===== TEXT =====

Die Gymnastinnen der Nationalgruppe – Anastasija Khmelnytska, Julia Stavickaja, Daniela Potapova, Natalie Hermann und Sina Tkaltschewitsch (von links) – gehen nun getrennte Wege. Foto:  

Anastasija Khmelnytska, Julia Stavickaja und Daniela Potapova verabschieden sich nicht ohne einen Hauch von Wehmut aus der Nationalgruppe und vom Bundesstützpunkt in Schmiden. Sie widmen sich nun der Schule oder dem Studium.

Schmiden - Es sind bewegte Zeiten. Gerade noch sind Anastasija Khmelnytska, Julia Stavickaja und Daniela Potapova – gemeinsam mit Natalie Hermann und Sina Tkaltschewitsch – auf dem olympischen Teppich gestanden. Am Dienstagmorgen sind sie mit dem deutschen „Siegerflieger“ , der die Athleten aus Rio de Janeiro nach Hause brachte, in Frankfurt am Main gelandet. Nach einer Zugfahrt waren sie erst am späten Abend wieder in Schmiden. Doch viel Zeit, die olympischen Tage – und die Ereignisse in Rio – Revue passieren zu lassen, blieb nicht. Kaum zurück, haben sie schon wieder die Koffer gepackt. Denn für die drei Gymnastinnen der Nationalgruppe waren die Olympischen Spiele Höhepunkt und zugleich Schlusspunkt ihrer sportlichen Karriere. Nach dem zehnten Platz in der Qualifikation und dem verpassten Einzug ins Finale machten Anastasija Khmelnytska, Julia Stavickaja und Daniela Potapova ihren lange geplanten Rücktritte öffentlich – und damit auch den Abschied vom Bundesstützpunkt in Schmiden.

===== INHALT DER ZEILEN =====

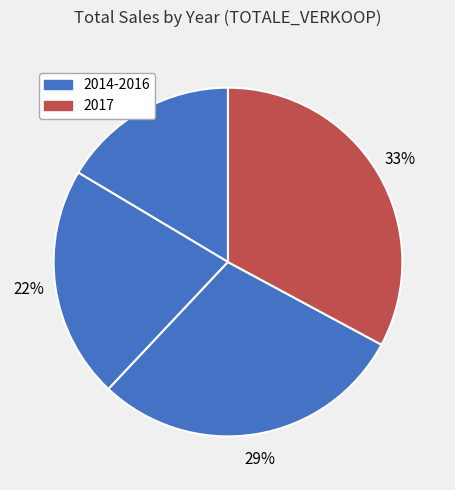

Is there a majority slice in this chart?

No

=====
===== INHALT DER ZEILEN =====

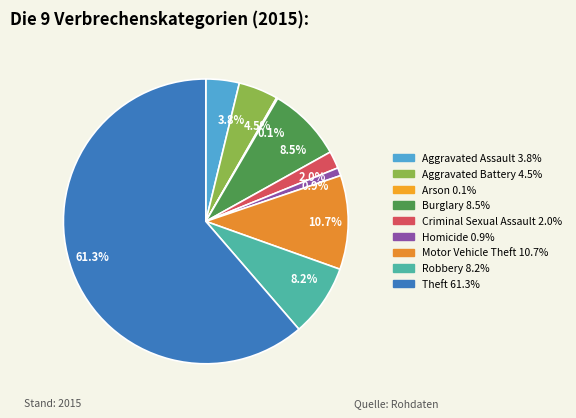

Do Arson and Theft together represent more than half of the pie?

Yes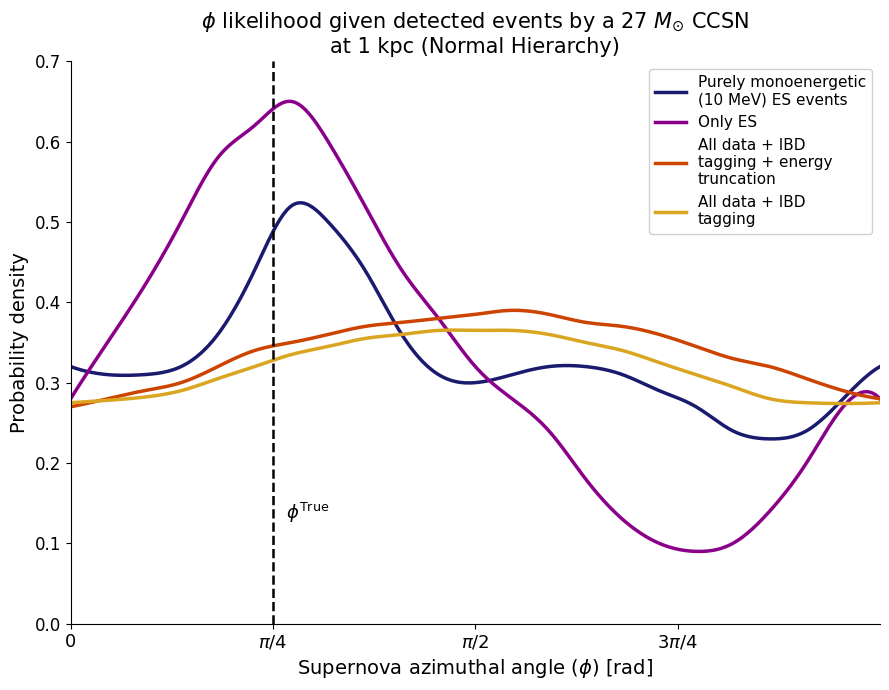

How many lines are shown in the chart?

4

=====

# [ÜBUNGSZIEL]
Welchen Platz belegte die Nationalgruppe laut Text in der Qualifikation? Die Zeilen stammen aus einer anderen Quelle als der Text.

# [DEINE ANTWORT]
Den zehnten Platz.